Interactive LLM-assisted Curriculum Learning for Multi-Task Evolutionary Policy Search
Berfin Sakallioglu, Giorgia Nadizar, Eric Medvet
TL;DR
This work introduces an interactive LLM-assisted curriculum learning framework for multi-task evolutionary policy search, where an optimizer and a language model iteratively create and refine training cases based on real-time optimization feedback. The approach supports three feedback modalities—numeric scores, convergence plots, and behavior visualizations—aiming to produce genuine learning progressions rather than static task collections. Through a 2D navigation case with a symbolic, tree-based policy optimized by genetic programming, the study shows that online, feedback-informed curricula outperform static and random baselines, with progression-based (N+P) and multimodal (N+P+B) feedback achieving performance close to expert-designed curricula. The results demonstrate that LLMs can function as interactive curriculum designers for embodied AI systems, enabling scalable, automated curriculum design in evolutionary robotics while remaining largely agnostic to the specific optimizer or policy representation used.
Abstract
Multi-task policy search is a challenging problem because policies are required to generalize beyond training cases. Curriculum learning has proven to be effective in this setting, as it introduces complexity progressively. However, designing effective curricula is labor-intensive and requires extensive domain expertise. LLM-based curriculum generation has only recently emerged as a potential solution, but was limited to operate in static, offline modes without leveraging real-time feedback from the optimizer. Here we propose an interactive LLM-assisted framework for online curriculum generation, where the LLM adaptively designs training cases based on real-time feedback from the evolutionary optimization process. We investigate how different feedback modalities, ranging from numeric metrics alone to combinations with plots and behavior visualizations, influence the LLM ability to generate meaningful curricula.
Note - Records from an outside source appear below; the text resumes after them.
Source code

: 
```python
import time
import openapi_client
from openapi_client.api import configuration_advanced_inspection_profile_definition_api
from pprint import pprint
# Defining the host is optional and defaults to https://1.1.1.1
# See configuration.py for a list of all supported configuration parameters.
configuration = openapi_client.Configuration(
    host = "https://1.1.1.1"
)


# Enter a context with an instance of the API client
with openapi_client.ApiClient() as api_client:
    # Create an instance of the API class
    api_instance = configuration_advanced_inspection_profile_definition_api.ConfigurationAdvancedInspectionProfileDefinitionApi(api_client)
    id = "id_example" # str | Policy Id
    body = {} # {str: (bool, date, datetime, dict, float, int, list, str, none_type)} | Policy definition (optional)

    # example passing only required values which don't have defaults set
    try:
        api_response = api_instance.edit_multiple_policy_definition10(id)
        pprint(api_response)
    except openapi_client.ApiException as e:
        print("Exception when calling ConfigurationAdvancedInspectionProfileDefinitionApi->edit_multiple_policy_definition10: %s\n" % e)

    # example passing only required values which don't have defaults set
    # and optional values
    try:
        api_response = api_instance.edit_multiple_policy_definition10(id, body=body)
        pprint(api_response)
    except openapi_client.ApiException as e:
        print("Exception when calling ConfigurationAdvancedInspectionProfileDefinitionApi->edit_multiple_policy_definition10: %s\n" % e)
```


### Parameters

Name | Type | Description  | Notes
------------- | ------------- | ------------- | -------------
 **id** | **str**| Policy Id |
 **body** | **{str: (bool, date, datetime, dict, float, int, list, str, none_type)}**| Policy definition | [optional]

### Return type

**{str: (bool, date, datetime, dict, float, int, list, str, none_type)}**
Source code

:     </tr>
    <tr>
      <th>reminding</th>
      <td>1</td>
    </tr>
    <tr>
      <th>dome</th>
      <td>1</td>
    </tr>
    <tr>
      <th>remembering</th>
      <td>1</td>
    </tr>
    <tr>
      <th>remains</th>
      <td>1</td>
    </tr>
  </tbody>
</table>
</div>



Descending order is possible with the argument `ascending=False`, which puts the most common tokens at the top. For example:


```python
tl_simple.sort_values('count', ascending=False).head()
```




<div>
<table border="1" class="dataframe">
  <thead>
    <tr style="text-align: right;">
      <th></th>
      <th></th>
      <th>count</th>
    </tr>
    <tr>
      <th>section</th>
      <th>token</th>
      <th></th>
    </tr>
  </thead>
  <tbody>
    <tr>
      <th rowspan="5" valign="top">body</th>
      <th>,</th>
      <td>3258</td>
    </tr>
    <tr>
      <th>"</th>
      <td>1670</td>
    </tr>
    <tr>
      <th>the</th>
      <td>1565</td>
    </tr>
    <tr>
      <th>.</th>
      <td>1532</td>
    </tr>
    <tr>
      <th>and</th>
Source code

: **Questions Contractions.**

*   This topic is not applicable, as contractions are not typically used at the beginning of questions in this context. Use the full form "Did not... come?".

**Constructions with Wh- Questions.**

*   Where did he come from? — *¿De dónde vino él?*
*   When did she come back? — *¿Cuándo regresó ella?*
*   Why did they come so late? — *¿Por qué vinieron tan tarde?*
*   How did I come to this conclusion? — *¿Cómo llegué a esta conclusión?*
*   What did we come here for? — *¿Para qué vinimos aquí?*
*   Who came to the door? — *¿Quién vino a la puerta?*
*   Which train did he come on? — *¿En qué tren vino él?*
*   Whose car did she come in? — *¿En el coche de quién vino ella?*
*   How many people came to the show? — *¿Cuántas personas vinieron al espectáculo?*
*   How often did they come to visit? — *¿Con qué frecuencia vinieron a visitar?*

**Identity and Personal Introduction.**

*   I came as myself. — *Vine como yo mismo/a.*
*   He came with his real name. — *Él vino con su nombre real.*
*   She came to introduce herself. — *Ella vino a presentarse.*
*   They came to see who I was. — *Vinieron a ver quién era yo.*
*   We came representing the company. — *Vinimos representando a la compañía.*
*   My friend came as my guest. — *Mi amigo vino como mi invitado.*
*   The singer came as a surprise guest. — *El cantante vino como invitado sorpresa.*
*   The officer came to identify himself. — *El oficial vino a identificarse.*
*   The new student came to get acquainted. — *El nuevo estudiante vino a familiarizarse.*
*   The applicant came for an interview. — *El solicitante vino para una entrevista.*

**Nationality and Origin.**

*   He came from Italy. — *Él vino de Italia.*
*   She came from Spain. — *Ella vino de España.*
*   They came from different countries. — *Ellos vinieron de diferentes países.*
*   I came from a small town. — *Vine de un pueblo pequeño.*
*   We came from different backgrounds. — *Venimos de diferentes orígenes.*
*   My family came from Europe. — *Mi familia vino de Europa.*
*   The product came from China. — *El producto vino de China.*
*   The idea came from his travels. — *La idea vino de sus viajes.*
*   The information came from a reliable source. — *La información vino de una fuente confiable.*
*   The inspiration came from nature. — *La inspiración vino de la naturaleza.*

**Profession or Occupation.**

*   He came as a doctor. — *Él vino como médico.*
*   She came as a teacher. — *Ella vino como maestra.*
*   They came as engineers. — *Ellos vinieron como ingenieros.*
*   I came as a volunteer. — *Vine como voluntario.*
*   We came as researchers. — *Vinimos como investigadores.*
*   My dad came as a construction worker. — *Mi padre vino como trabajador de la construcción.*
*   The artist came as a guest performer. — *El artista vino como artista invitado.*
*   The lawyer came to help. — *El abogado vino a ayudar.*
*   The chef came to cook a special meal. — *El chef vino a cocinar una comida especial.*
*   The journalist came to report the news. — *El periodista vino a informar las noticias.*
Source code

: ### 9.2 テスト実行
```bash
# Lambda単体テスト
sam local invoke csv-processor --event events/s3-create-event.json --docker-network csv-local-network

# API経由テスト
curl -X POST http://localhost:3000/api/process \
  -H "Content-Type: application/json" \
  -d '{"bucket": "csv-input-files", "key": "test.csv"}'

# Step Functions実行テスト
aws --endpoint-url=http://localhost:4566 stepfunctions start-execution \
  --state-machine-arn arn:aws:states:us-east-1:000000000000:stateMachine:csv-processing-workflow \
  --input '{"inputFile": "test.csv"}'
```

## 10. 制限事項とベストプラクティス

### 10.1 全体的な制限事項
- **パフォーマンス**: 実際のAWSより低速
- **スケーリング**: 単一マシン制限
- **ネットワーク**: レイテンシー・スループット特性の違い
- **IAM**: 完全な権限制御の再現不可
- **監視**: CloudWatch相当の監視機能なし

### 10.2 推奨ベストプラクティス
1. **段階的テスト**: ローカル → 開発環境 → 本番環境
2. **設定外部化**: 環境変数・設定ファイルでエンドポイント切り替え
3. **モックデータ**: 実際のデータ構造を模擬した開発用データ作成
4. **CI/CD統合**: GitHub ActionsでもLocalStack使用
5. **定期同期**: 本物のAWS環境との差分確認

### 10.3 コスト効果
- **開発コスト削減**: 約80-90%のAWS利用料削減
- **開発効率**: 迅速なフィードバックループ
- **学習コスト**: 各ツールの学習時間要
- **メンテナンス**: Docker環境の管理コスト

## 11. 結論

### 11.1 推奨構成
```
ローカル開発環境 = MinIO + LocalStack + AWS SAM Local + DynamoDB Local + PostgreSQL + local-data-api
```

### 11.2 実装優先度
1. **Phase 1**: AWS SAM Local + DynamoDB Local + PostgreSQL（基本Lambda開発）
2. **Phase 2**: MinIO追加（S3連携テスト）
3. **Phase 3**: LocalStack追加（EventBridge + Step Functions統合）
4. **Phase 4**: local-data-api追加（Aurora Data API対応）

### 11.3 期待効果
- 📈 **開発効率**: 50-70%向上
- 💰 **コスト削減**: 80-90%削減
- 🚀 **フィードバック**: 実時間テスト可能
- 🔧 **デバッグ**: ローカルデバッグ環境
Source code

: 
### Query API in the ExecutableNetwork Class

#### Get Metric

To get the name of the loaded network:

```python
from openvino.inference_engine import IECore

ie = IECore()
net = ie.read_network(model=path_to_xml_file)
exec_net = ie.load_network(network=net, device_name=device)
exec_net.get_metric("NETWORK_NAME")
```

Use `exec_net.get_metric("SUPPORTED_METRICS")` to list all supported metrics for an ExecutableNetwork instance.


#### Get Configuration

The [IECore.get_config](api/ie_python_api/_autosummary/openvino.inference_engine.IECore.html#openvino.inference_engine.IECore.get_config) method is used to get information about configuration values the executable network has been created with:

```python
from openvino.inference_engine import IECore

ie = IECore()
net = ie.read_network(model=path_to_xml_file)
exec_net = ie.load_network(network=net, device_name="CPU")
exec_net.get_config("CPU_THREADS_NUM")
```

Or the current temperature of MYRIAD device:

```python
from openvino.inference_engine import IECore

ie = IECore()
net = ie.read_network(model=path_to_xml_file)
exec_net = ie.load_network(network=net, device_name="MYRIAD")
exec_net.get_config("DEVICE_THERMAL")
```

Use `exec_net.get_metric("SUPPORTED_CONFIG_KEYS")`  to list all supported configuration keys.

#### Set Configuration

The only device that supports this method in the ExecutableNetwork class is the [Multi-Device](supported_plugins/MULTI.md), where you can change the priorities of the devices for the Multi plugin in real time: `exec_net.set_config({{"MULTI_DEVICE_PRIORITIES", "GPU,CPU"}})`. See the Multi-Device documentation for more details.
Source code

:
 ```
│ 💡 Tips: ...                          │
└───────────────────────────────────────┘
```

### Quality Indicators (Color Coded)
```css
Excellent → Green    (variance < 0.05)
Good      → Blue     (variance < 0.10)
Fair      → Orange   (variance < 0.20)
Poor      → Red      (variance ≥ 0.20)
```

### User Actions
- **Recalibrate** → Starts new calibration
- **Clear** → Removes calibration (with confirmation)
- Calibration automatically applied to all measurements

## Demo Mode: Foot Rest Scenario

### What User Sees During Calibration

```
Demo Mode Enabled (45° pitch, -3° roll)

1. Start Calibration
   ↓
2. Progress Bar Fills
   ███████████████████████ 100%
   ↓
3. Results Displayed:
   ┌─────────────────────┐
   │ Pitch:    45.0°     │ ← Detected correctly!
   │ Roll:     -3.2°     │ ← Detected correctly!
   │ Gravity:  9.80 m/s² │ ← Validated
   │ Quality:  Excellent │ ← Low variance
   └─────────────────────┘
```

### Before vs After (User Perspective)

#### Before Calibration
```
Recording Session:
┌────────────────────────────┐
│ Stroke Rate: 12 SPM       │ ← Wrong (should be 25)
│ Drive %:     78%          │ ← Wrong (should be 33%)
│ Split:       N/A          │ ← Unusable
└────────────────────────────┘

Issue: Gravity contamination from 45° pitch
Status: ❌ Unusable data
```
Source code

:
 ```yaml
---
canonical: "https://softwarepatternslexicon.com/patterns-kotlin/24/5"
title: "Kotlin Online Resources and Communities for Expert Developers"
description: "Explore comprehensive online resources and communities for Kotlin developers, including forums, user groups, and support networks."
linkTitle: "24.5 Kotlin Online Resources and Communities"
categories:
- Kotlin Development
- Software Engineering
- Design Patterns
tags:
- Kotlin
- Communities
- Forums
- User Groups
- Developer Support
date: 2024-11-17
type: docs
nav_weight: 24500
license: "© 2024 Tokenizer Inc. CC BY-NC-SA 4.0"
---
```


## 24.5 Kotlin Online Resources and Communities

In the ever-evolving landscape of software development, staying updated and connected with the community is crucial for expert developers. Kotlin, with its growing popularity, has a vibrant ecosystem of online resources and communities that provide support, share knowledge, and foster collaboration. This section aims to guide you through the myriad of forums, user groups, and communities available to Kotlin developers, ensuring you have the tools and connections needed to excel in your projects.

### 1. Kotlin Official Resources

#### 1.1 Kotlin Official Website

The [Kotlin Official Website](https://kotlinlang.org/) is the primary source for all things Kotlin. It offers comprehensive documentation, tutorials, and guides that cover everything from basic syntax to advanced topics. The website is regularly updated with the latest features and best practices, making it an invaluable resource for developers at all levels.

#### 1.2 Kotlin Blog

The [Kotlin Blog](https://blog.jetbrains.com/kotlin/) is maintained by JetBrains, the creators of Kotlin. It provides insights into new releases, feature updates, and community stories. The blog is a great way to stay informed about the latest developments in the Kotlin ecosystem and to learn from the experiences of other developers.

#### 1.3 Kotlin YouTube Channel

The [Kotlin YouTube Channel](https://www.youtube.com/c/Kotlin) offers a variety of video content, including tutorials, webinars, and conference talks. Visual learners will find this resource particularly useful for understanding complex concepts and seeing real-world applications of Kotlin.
Through a 2D robot navigation case study, tackled with genetic programming as optimizer, we evaluate our approach against static LLM-generated curricula and expert-designed baselines. We show that interactive curriculum generation outperforms static approaches, with multimodal feedback incorporating both progression plots and behavior visualizations yielding performance competitive with expert-designed curricula. This work contributes to understanding how LLMs can serve as interactive curriculum designers for embodied AI systems, with potential extensions to broader evolutionary robotics applications.